Recall the equation for a circle with center (h,k) and radius r. At what point in the first quadrant does the line with equation y=2x+5 intersect the circle with radius 5 and center (0, 5)?

Answer 1

(2.236,9.472).

Explanation:

The standard form of a circle is

`(x-h)^2+(y-k)^2=r^2` ...(1)

where, (h,k) is center and r is radius of the circle.

It is given that radius of the circle is 5 and center at (0,5).

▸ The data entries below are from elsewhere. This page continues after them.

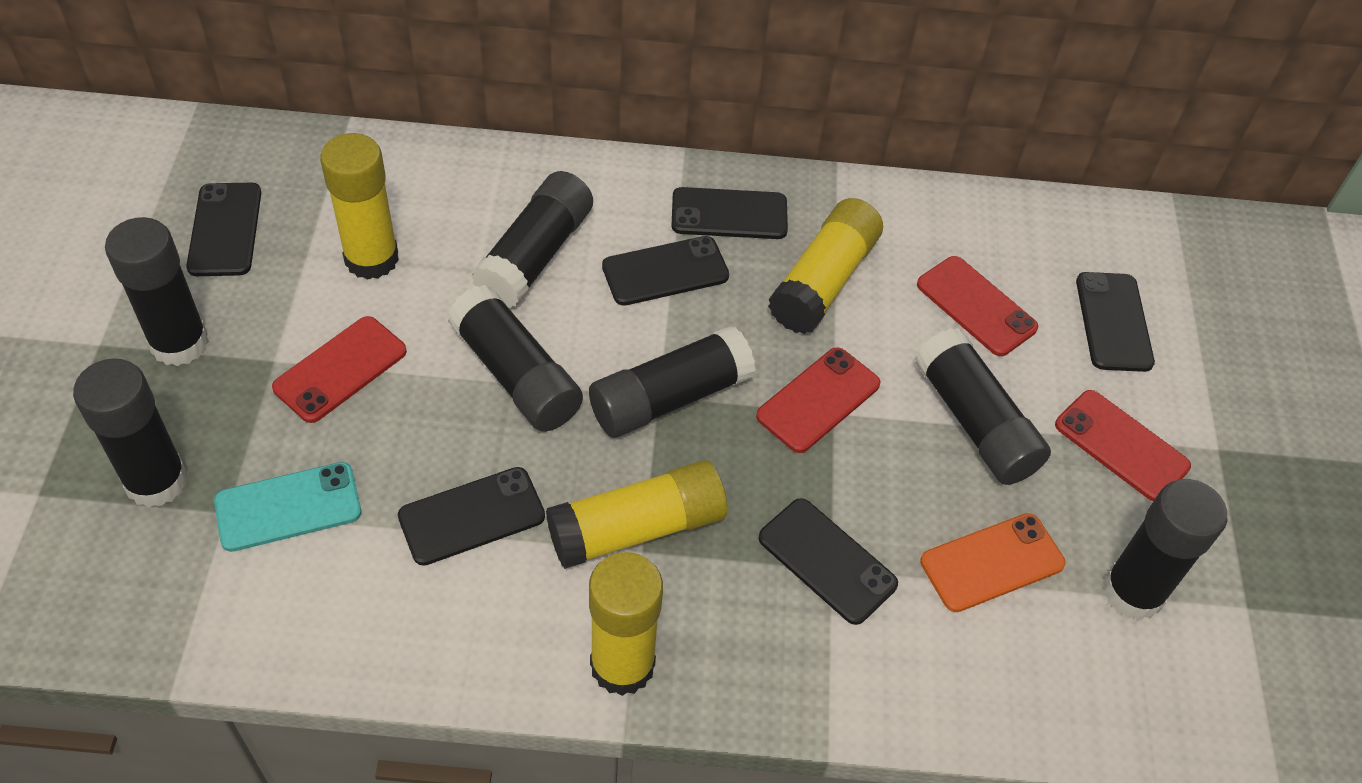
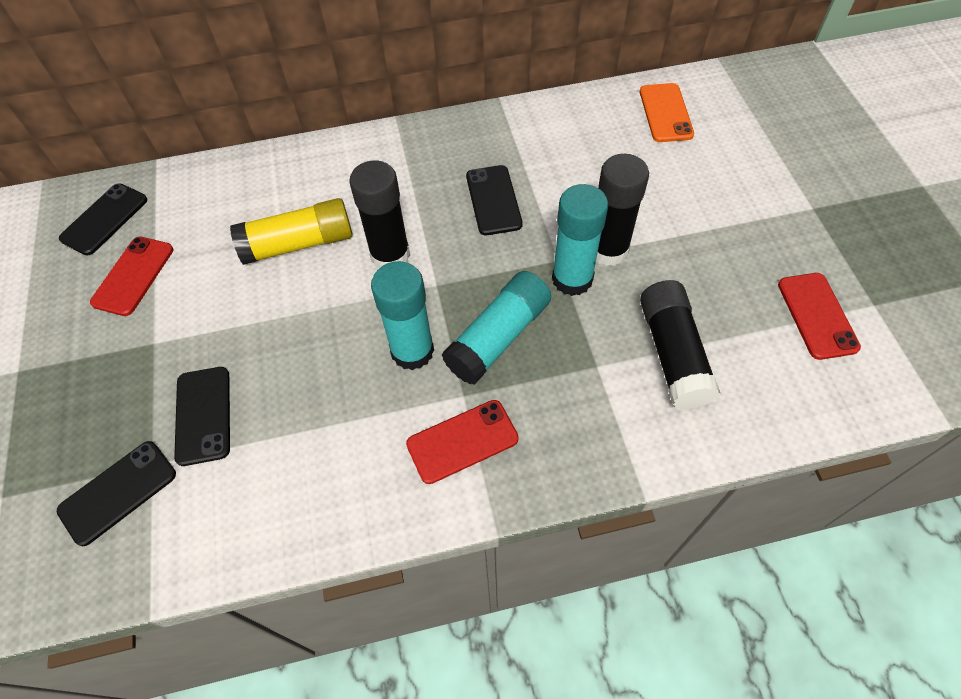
black glue stick: [73,358,188,508] [105,217,209,366] [448,285,583,432] [471,171,593,309] [589,325,756,438] [915,328,1051,485] [1103,479,1227,620] = 7 -> [349,160,410,268] [596,154,649,266] [640,280,720,410] = 3
black phone: [186,183,261,276] [398,467,545,566] [602,236,729,306] [672,187,788,239] [758,498,898,625] [1076,272,1155,372] = 6 -> [57,441,176,546] [59,183,147,255] [174,367,230,466] [466,165,523,235] = 4
red phone: [272,316,407,423] [756,347,881,453] [917,256,1038,356] [1055,390,1191,501] = 4 -> [90,237,173,316] [406,400,519,484] [778,273,861,360] = 3
turquoise glue stick: none = 0 -> [371,261,434,370] [442,271,551,385] [552,184,608,296] = 3
turquoise phone: [214,462,361,552] = 1 -> none = 0
yellow glue stick: [320,133,399,280] [546,460,727,569] [589,552,663,696] [768,198,883,334] = 4 -> [230,198,353,265] = 1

So, the equation of circle is

`(x-0)^2+(y-5)^2=5^2`

`x^2+(y-5)^2=25` ...(2)

The given equation of line is

`y=2x+5` ...(3)

We need to find the intersection point of line and circle in first quadrant.

On solving (2) and (3), we get

`x^2+((2x+5)-5)^2=25`

`x^2+(2x)^2=25`

`x^2+4x^2=25`

`5x^2=25`

`x^2=5`

`x=\pm √(5)=\pm 2.236`

At x=2.236,

`y=2(2.236)+5=9.472`

At x=-2.236,

`y=2(-2.236)+5=0.528`

It means line intersect the circle at (2.236,9.472) and (-2.236,0.528).

In first quadrant both coordinates are positive.

Therefore, the required point is (2.236,9.472).